Selection →

>>>

2. The system of claim 1 wherein detecting a code injection attack
based on the scanned one or more sections comprises: determining a
number of computer instructions that do not define an operation in
the scanned one or more sections; and determining whether the
number of computer instructions that do not define an operation
exceeds a no-ops threshold.
3. The system of claim 1 wherein detecting a code injection attack
based on the scanned one or more sections comprises: determining a
number of computer instructions that do not define an operation in
the scanned one or more sections; determining a total number of
computer instructions in the scanned one or more sections; and
determining whether the determined number of computer instructions
that do not define an operation in the scanned one or more sections
exceeds a threshold percentage of the determined total number of
computer instructions in the scanned one or more sections.
4. The system of claim 1 wherein detecting a code injection attack
based on the scanned one or more sections comprises: determining a
spatial locality metric for the computer instructions that do not
define an operation in the scanned one or more sections; and
determining whether the spatial locality metric exceeds a spatial
locality threshold.
5. The system of claim 1 wherein mitigating the code injection
attack comprises terminating execution of the computer program.
6. The system of claim 1, wherein mitigating the code injection
attack comprises isolating one or more portions of the scanned one
or more sections.
7. The system of claim 1, wherein detecting the code injection
attack comprises applying a Hidden Markov Model (HMM).
8. A non-transitory computer-readable medium storing instructions
for detecting a code injection attack, the instructions, when
executed by a processor, configured to: scan one or more sections
of one of the computer-readable memory or computer instructions
that do not define an operation; detect a code injection attack
based on the scanned one or more sections; and mitigate the
detected code injection attack by taking one or more defensive
actions.
9. The computer-readable medium of claim 8, wherein the
instructions to detect a code injection attack based on the scanned
one or more sections comprises instructions to: determine a number
of computer instructions that do not define an operation in the
scanned one or more sections; and determine whether the number of
computer instructions that do not define an operation exceeds a
no-ops threshold.
10. The computer-readable medium of claim 8, wherein the
instructions to detect a code injection attack based on the scanned
one or more sections comprises instructions to: determine a number
of computer instructions that do not define an operation in the
scanned one or more sections; determine a total number of computer
instructions in the scanned one or more sections; and determine
whether the determined number of computer instructions that do not
define an operation in the scanned one or more sections exceeds a
threshold percentage of the determined total number of computer
instructions in the scanned one or more sections.
11. The computer-readable medium of claim 8, wherein the
instructions to detect a code injection attack based on the scanned
one or more sections comprises instructions to: determine a spatial
locality metric for the computer instructions that do not define an
operation in the scanned one or more sections; and determine
whether the spatial locality metric exceeds a spatial locality
threshold.
12. The computer-readable medium of claim 8, wherein the
instructions to mitigate the code injection attack comprises
terminating execution of the computer program.
13. The computer-readable medium of claim 8, wherein the
instructions to mitigate the code injection attack comprises
isolating one or more portions of the scanned one or more
sections.

<<<

Supplied data →
>>>

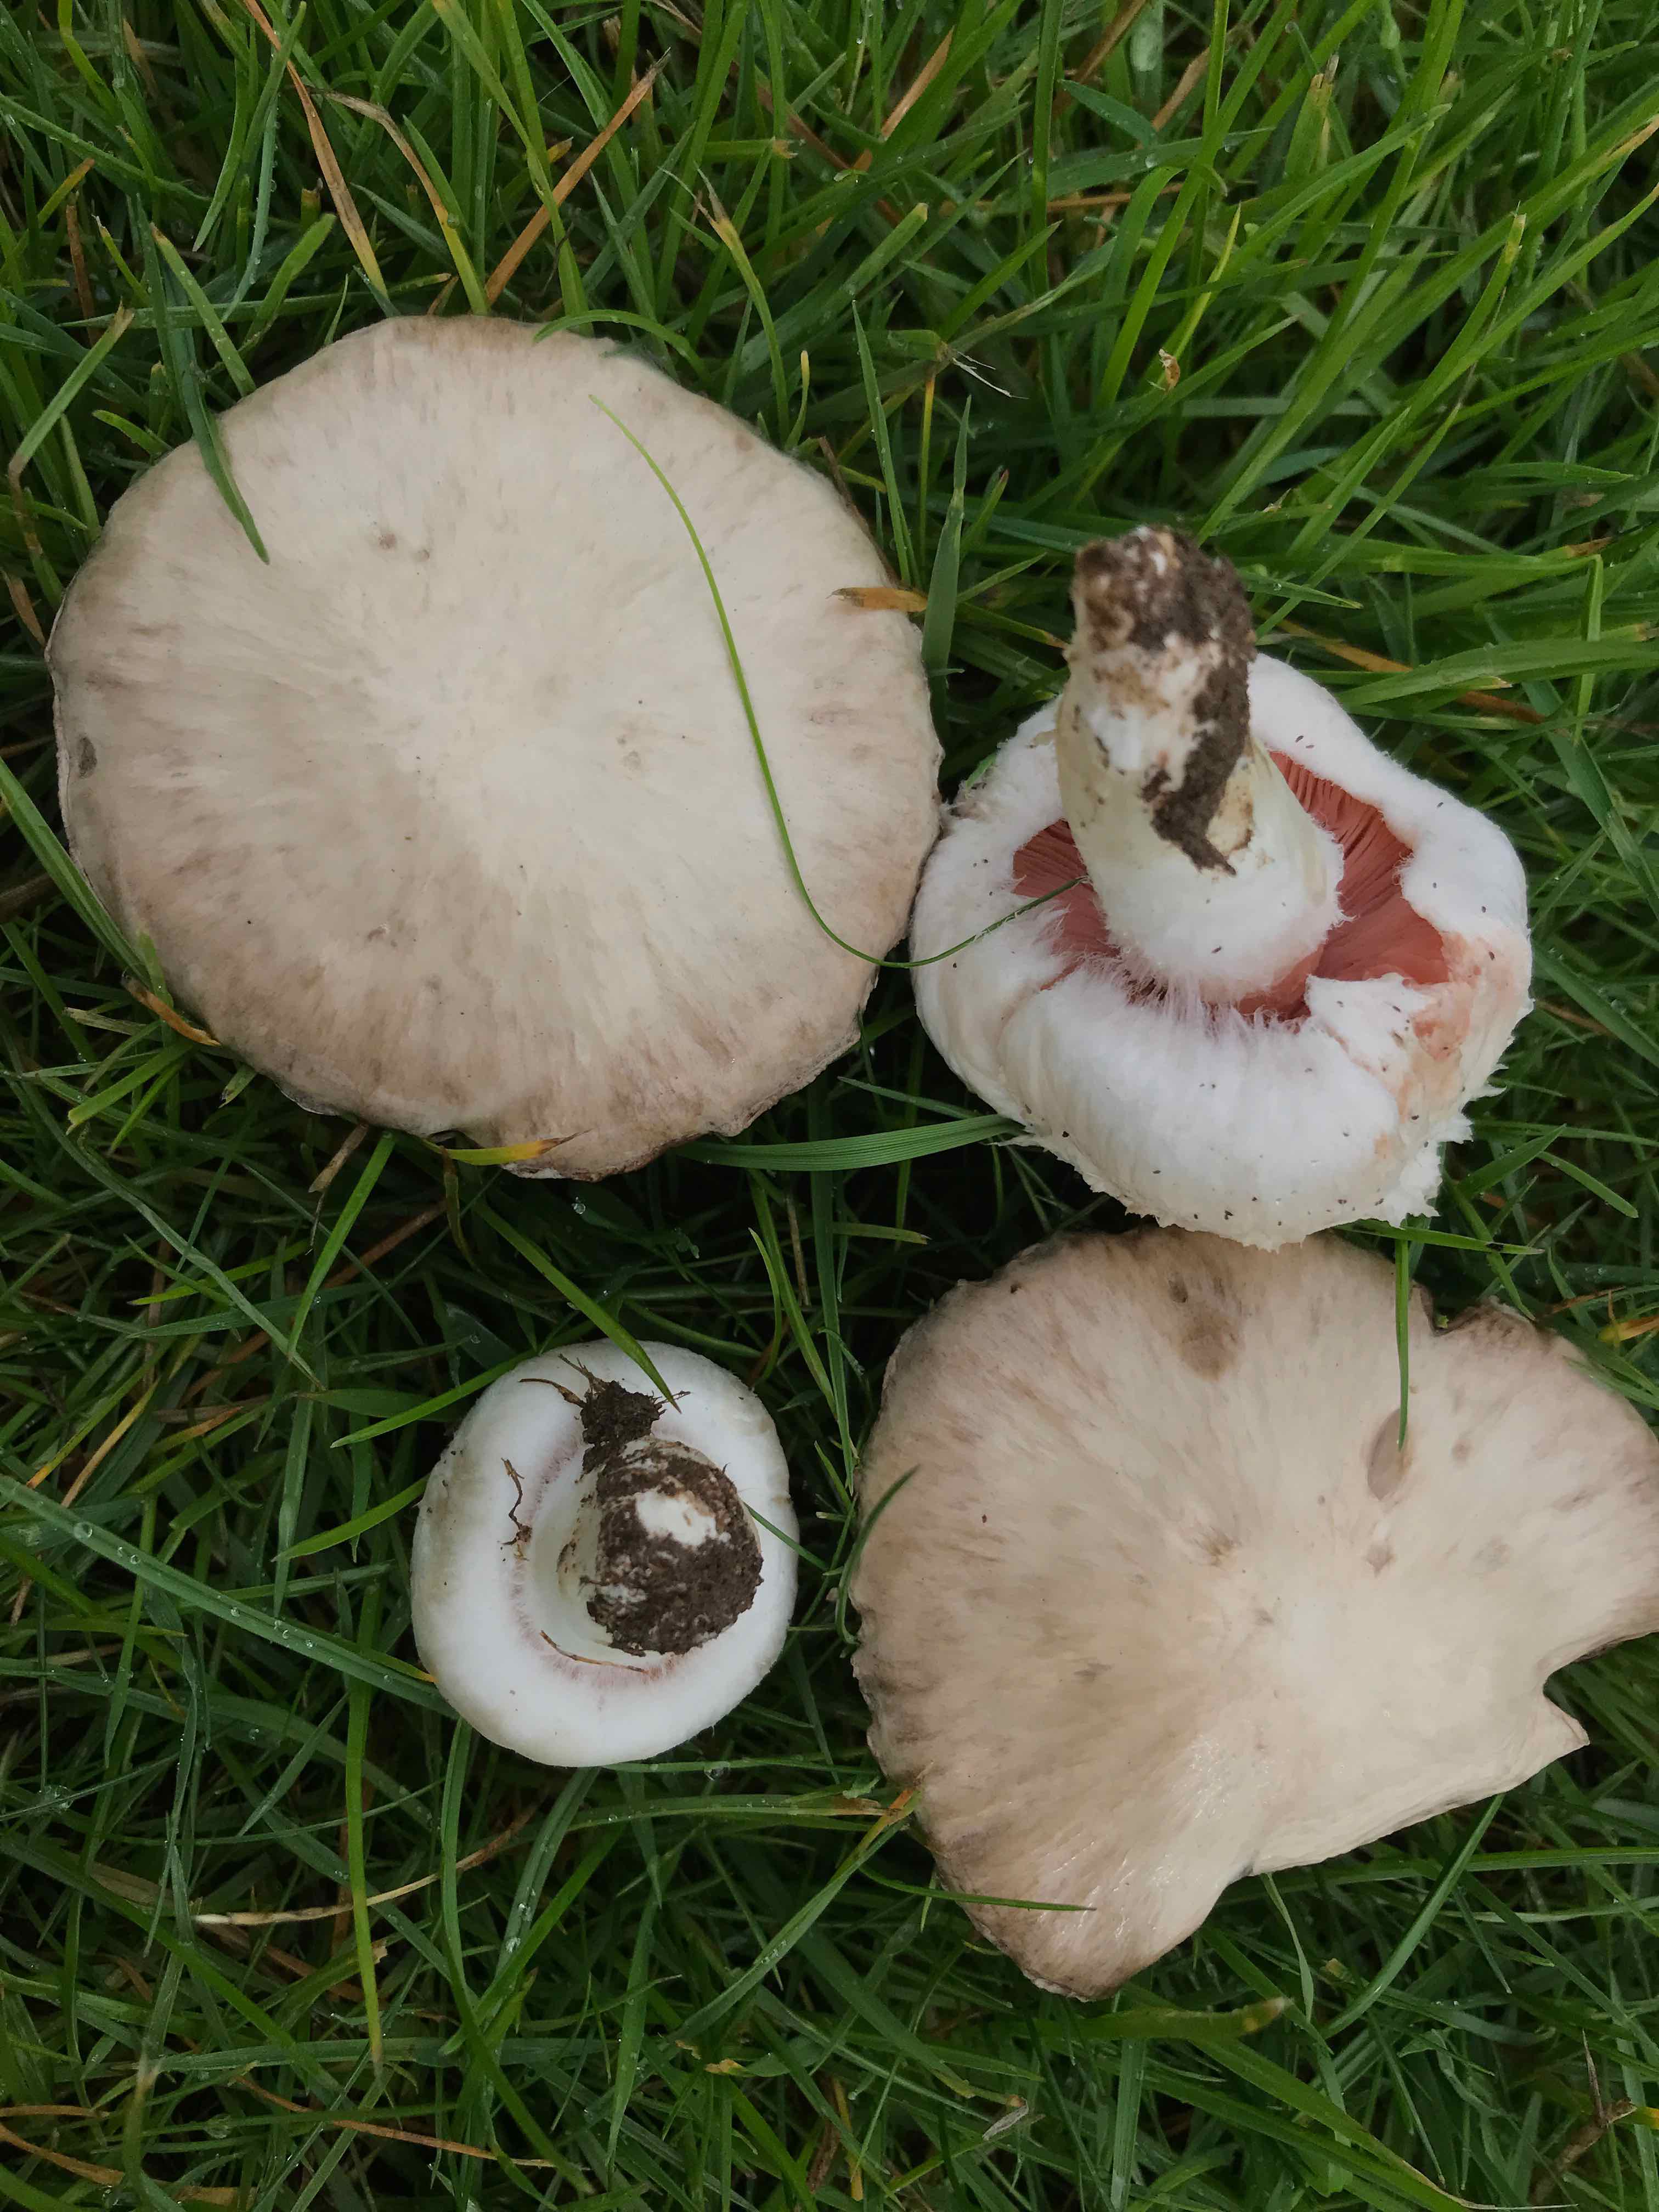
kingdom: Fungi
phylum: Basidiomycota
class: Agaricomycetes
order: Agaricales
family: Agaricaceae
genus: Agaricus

<<<

Tasks to complete →
A: In the code injection claims, what model may be applied to detect the attack?
B: List every threshold that the code injection claims compare a determined number or metric against.
C: Continue the code injection claims from where they stop.

Task responses →
A: A Hidden Markov Model (HMM).

B:
- No-ops threshold
- Threshold percentage of the determined total number of computer instructions
- Spatial locality threshold

C:
14. The computer-readable medium of claim 8, wherein the
instructions to detect the code injection attack comprises applying
a Hidden Markov Model (HMM).
15. A method for detecting a code injection attack comprising:
scanning one or more sections of one of at least one non-transitory
computer-readable memory for computer instructions that do not
define an operation; detecting a code injection attack based on the
scanned one or more sections; and mitigating the code injection
attack by taking one or more defensive actions.
16. The method of claim 15 wherein detecting a code injection
attack based on the scanned one or more sections comprises:
determining a number of computer instructions that do not define an
operation in the scanned one or more sections; and determining
whether the number of computer instructions that do not define an
operation exceeds a no-ops threshold.
17. The method of claim 15 wherein detecting a code injection
attack based on the scanned one or more sections comprises:
determining a number of computer instructions that do not define an
operation in the scanned one or more sections; determining a total
number of computer instructions in the scanned one or more
sections; and determining whether the determined number of computer
instructions that do not define an operation in the scanned one or
more sections exceeds a threshold percentage of the determined
total number of computer instructions in the scanned one or more
sections.
18. The method of claim 15 wherein detecting a code injection
attack based on the scanned one or more sections comprises:
determining a spatial locality metric for the computer instructions
that do not define an operation in the scanned one or more
sections; and determining whether the spatial locality metric
exceeds a spatial locality threshold.
19. The method of claim 15 wherein mitigating the code injection
attach comprises at least one of terminating execution of the
computer program, and isolating one or more portions of the scanned
one or more sections.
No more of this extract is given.